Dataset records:
____________________

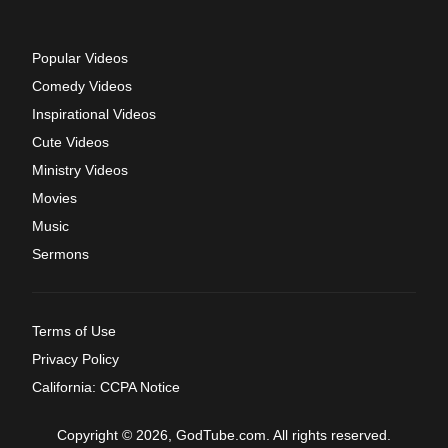
Popular Videos
Comedy Videos
Inspirational Videos
Cute Videos
Ministry Videos
Movies
Music
Sermons
Terms of Use
Privacy Policy
California: CCPA Notice
Copyright © 2026, GodTube.com. All rights reserved.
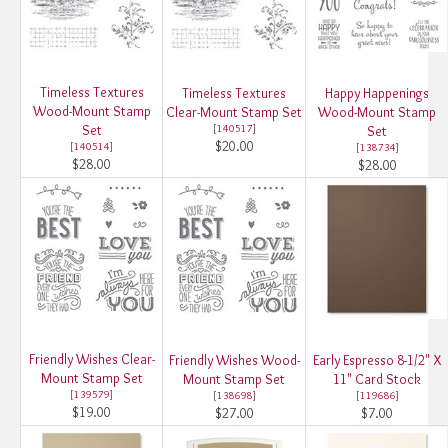
Timeless Textures
Timeless Textures
Happy Happenings
Wood-Mount Stamp
Clear-Mount Stamp Set
Wood-Mount Stamp
Set
[
140517
]
Set
$20.00
[
140514
]
[
138734
]
$28.00
$28.00
Friendly Wishes Clear-
Friendly Wishes Wood-
Early Espresso 8-1/2" X
Mount Stamp Set
Mount Stamp Set
11" Card Stock
[
139579
]
[
138698
]
[
119686
]
$19.00
$27.00
$7.00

____________________

WHAT IS EXPECTED -
For every line of the data above that contains "Wishes", copy that line.

FINAL ANSWER -
Friendly Wishes Clear-
Friendly Wishes Wood-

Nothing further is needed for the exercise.